EXERCISE MATERIAL:

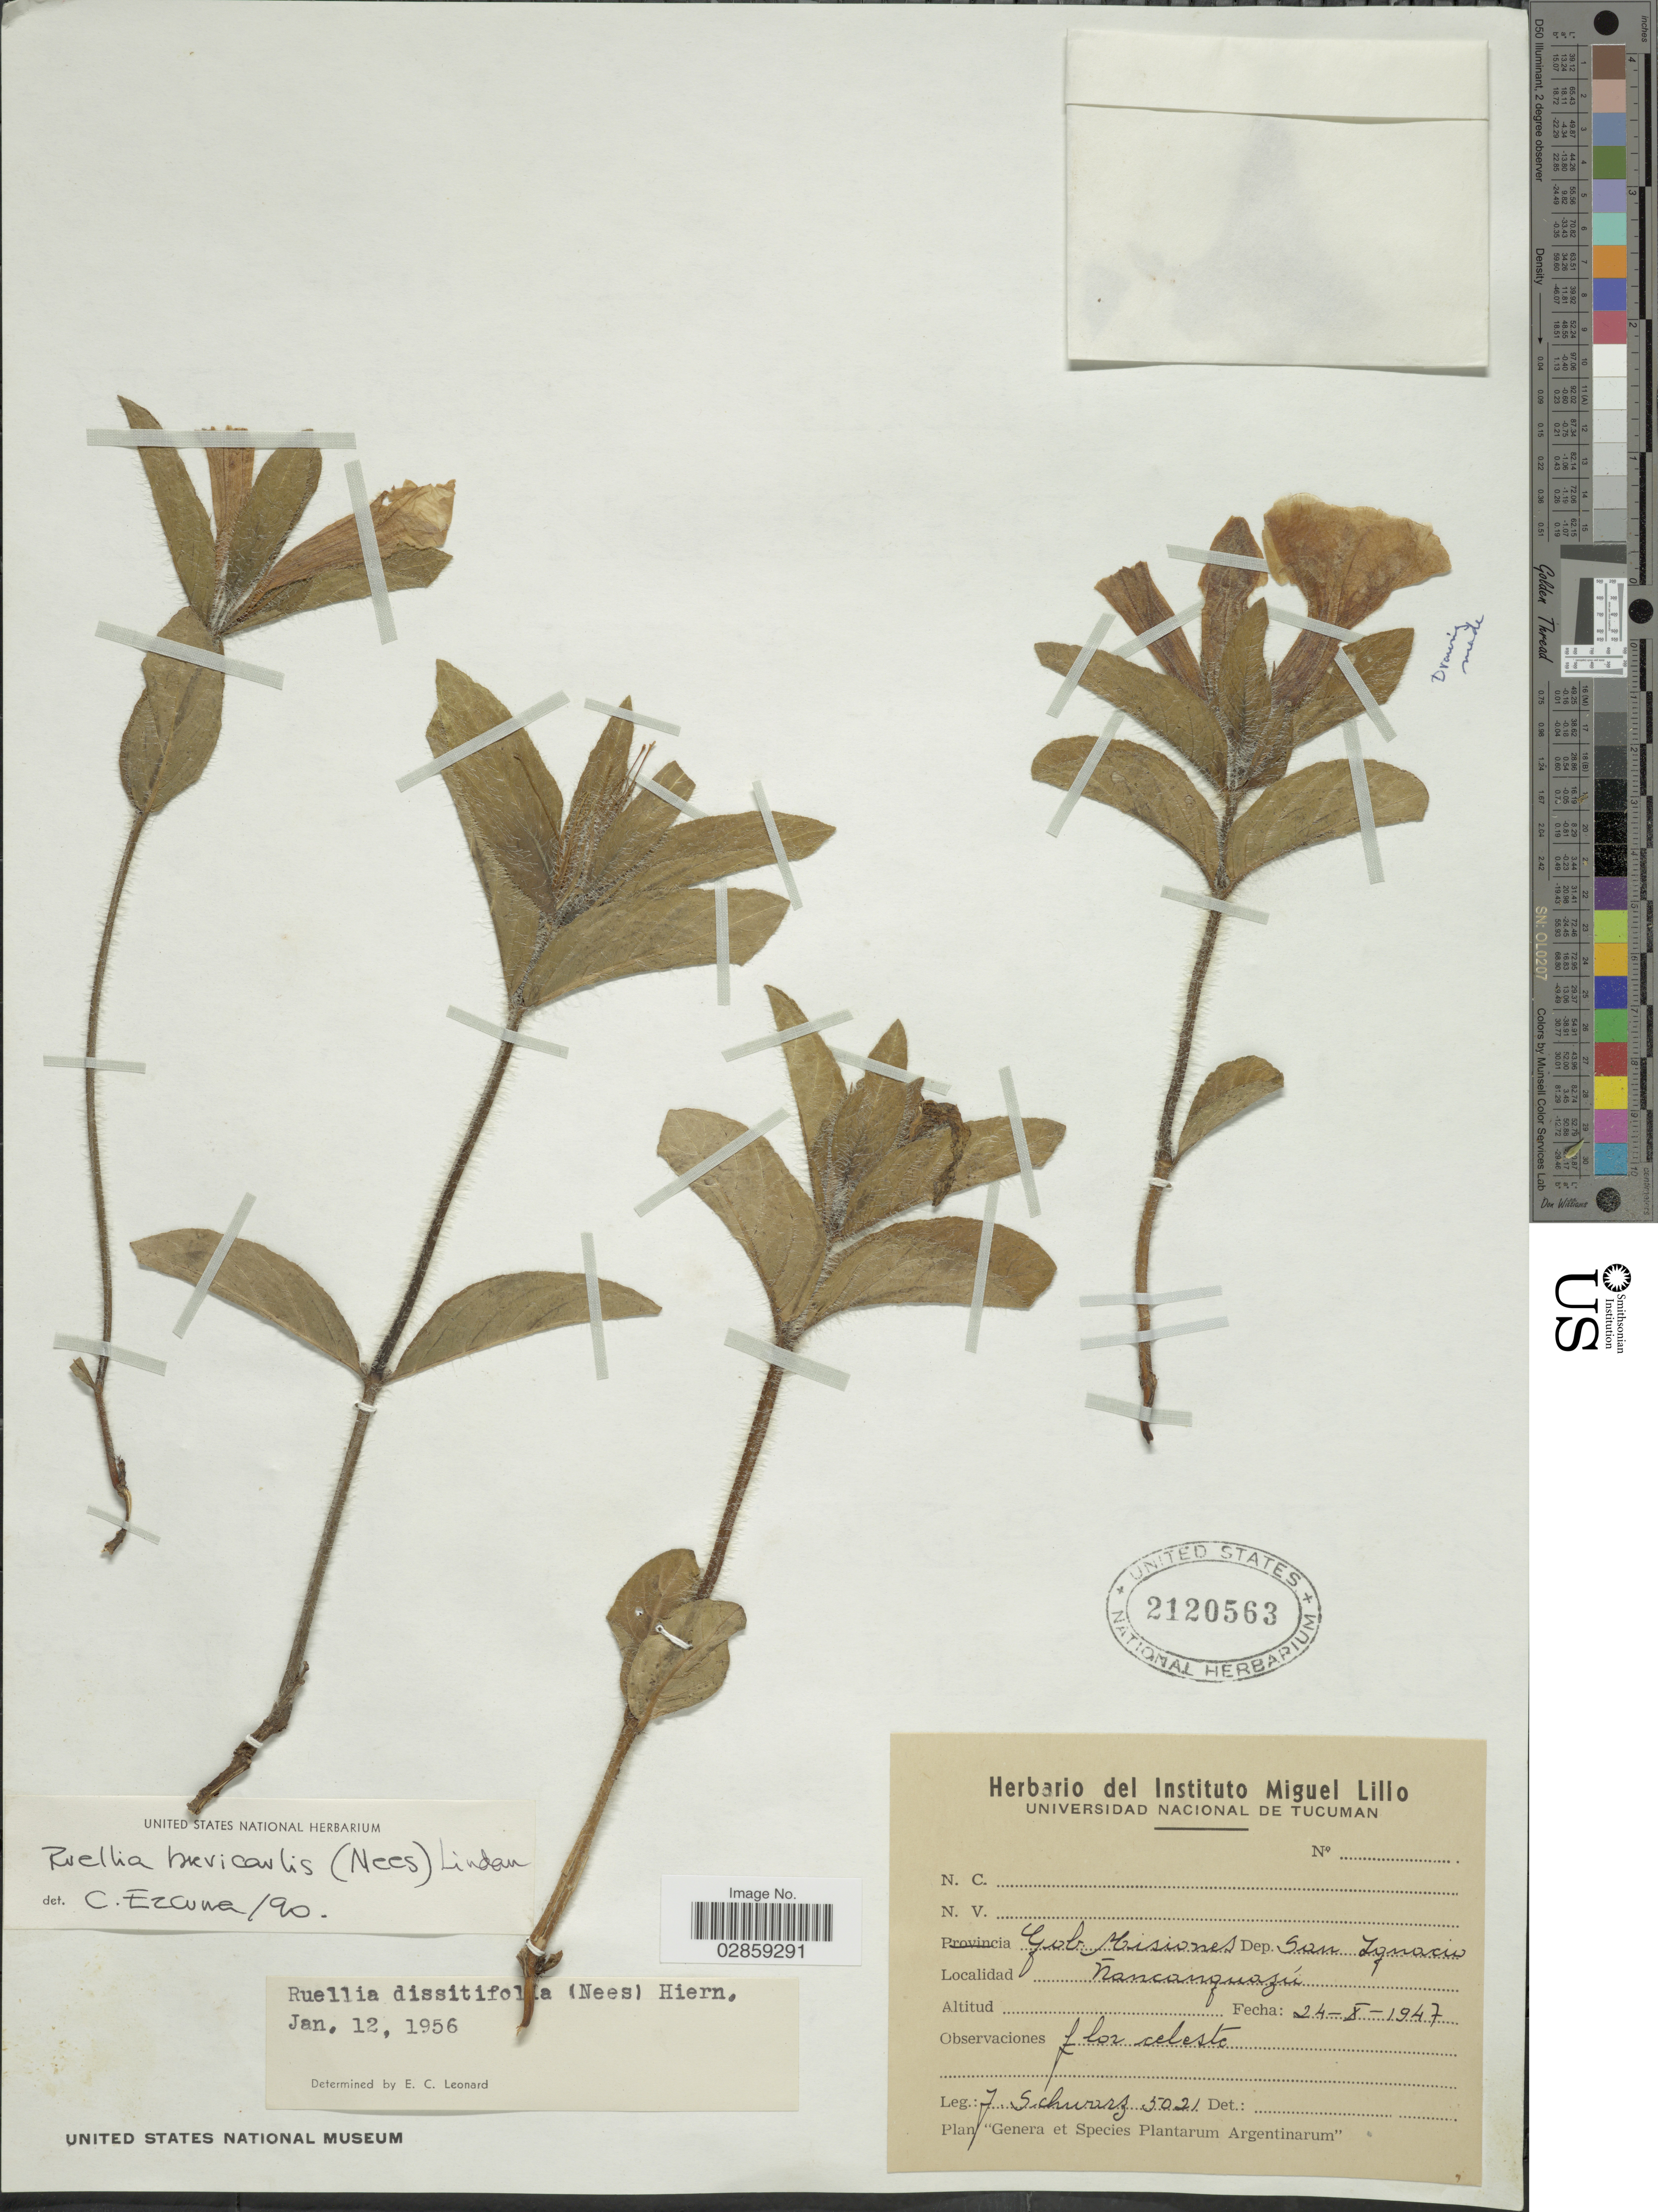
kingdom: Plantae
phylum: Tracheophyta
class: Magnoliopsida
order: Lamiales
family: Acanthaceae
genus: Ruellia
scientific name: Ruellia brevicaulis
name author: Baker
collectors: J. Schwarz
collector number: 5021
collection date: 1947-10-24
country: Argentina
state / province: Misiones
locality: Gob. Misiones. Dep. San Ignacio, Nancanquazú.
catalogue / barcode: US 2120563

TASK GOAL: Copy every line of the items above word for word, leaving out the pictures.

THE OUTPUT:
kingdom: Plantae
phylum: Tracheophyta
class: Magnoliopsida
order: Lamiales
family: Acanthaceae
genus: Ruellia
scientific name: Ruellia brevicaulis
name author: Baker
collectors: J. Schwarz
collector number: 5021
collection date: 1947-10-24
country: Argentina
state / province: Misiones
locality: Gob. Misiones. Dep. San Ignacio, Nancanquazú.
catalogue / barcode: US 2120563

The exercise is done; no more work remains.